Directions for this task: Copy out the rows below word for word, omitting the pictures.
**** Given records
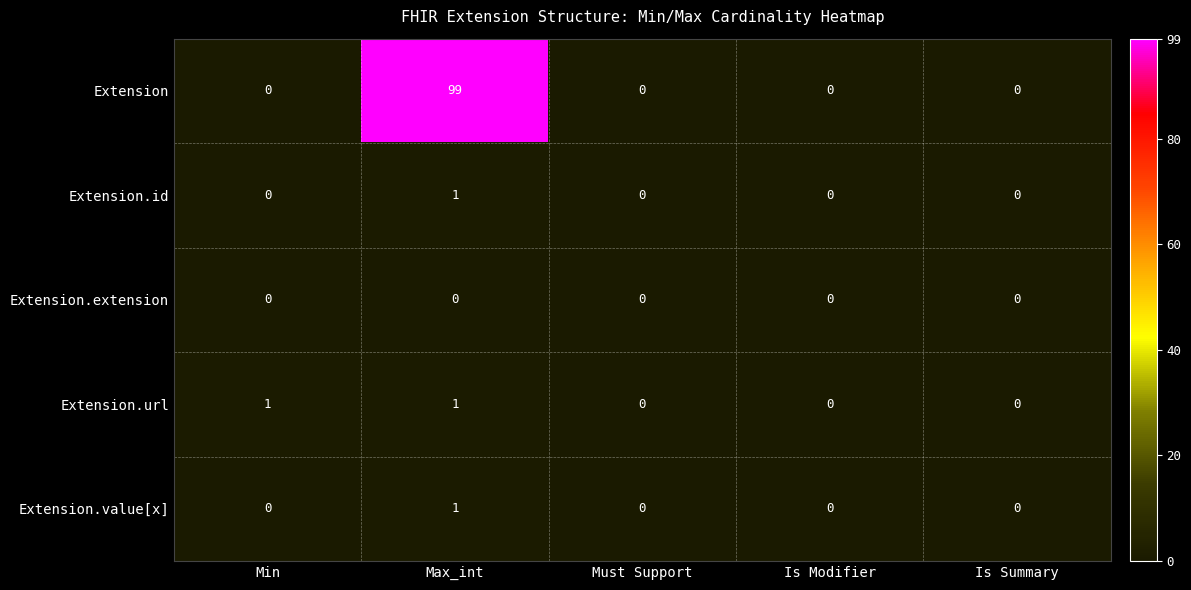

At how many categories does at least one series exceed 56?

1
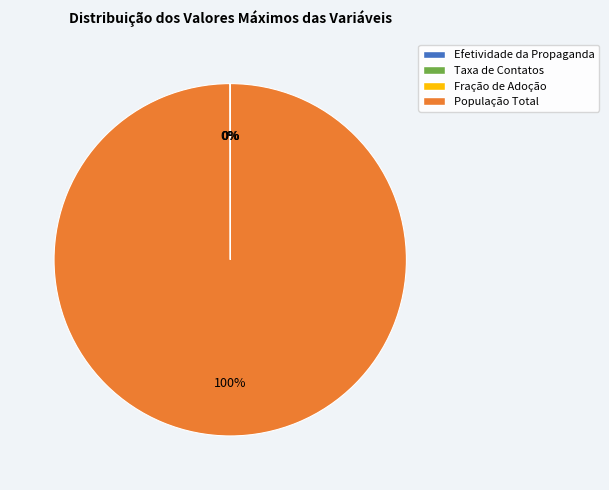

Does any single category account for the majority?

Yes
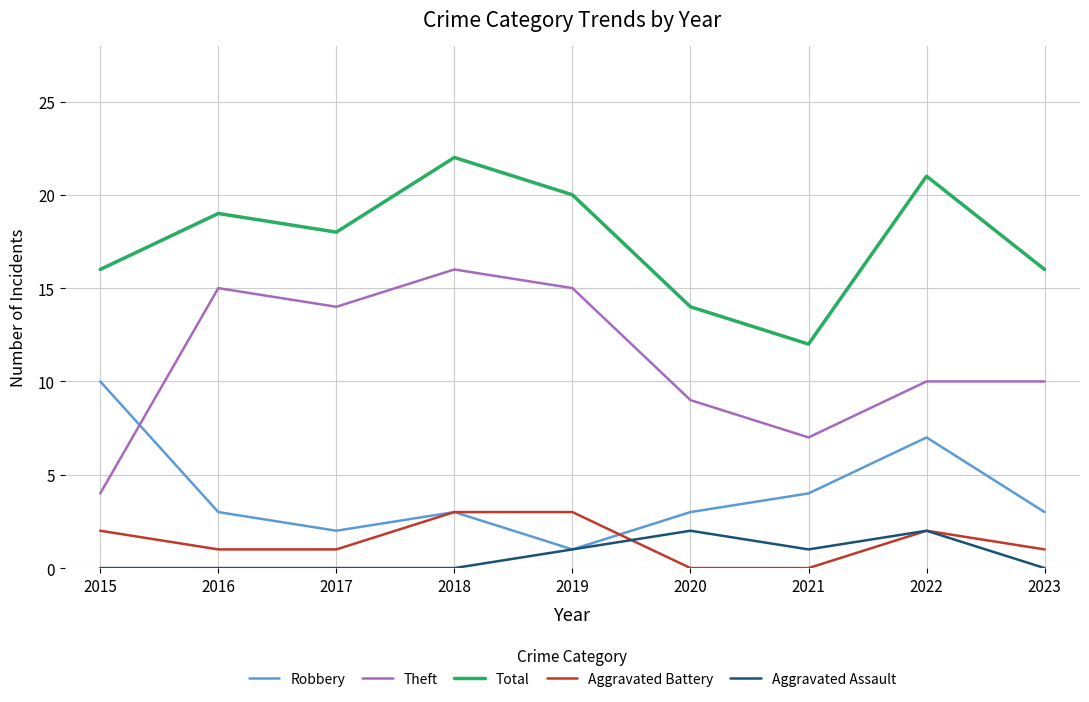

Which series changed the most between 2019 and 2023?

Theft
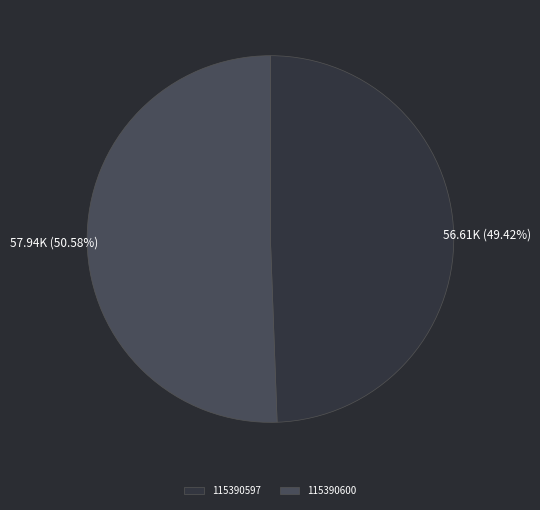

What is the total percentage of 115390600 and 115390597?

100.0%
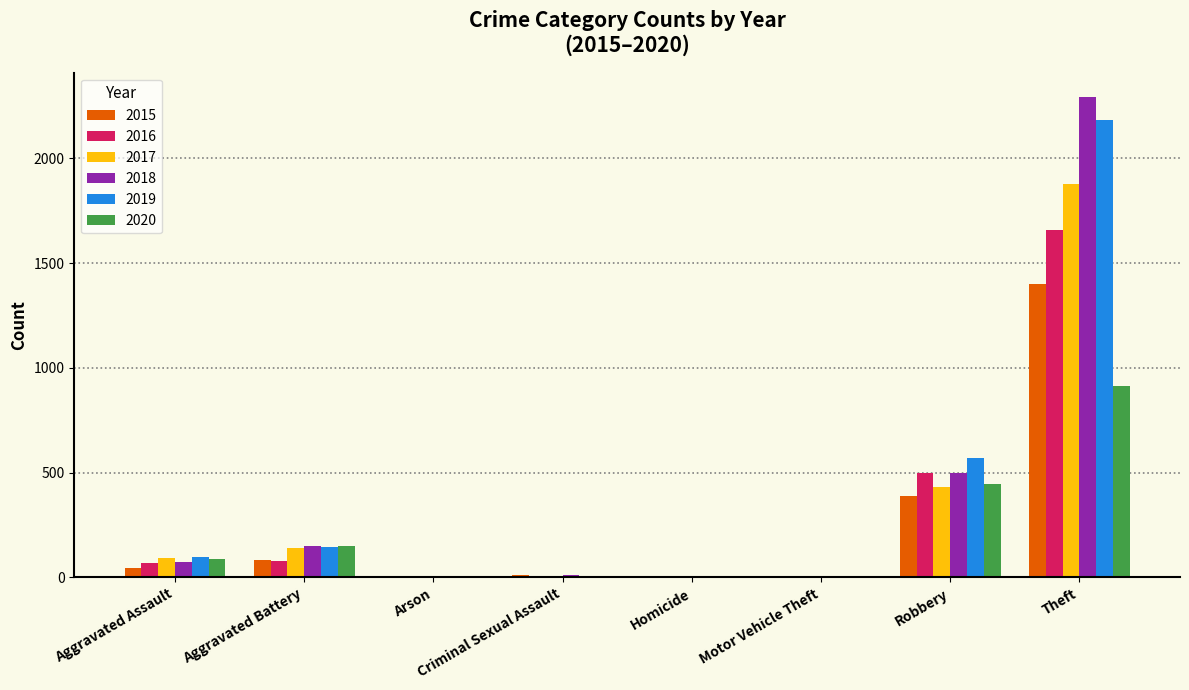

At which label is 2018 closest to 1147?

Robbery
********
Finished exercise:
At how many categories does at least one series exceed 56?

1

Does any single category account for the majority?

Yes

Which series changed the most between 2019 and 2023?

Theft

What is the total percentage of 115390600 and 115390597?

100.0%

At which label is 2018 closest to 1147?

Robbery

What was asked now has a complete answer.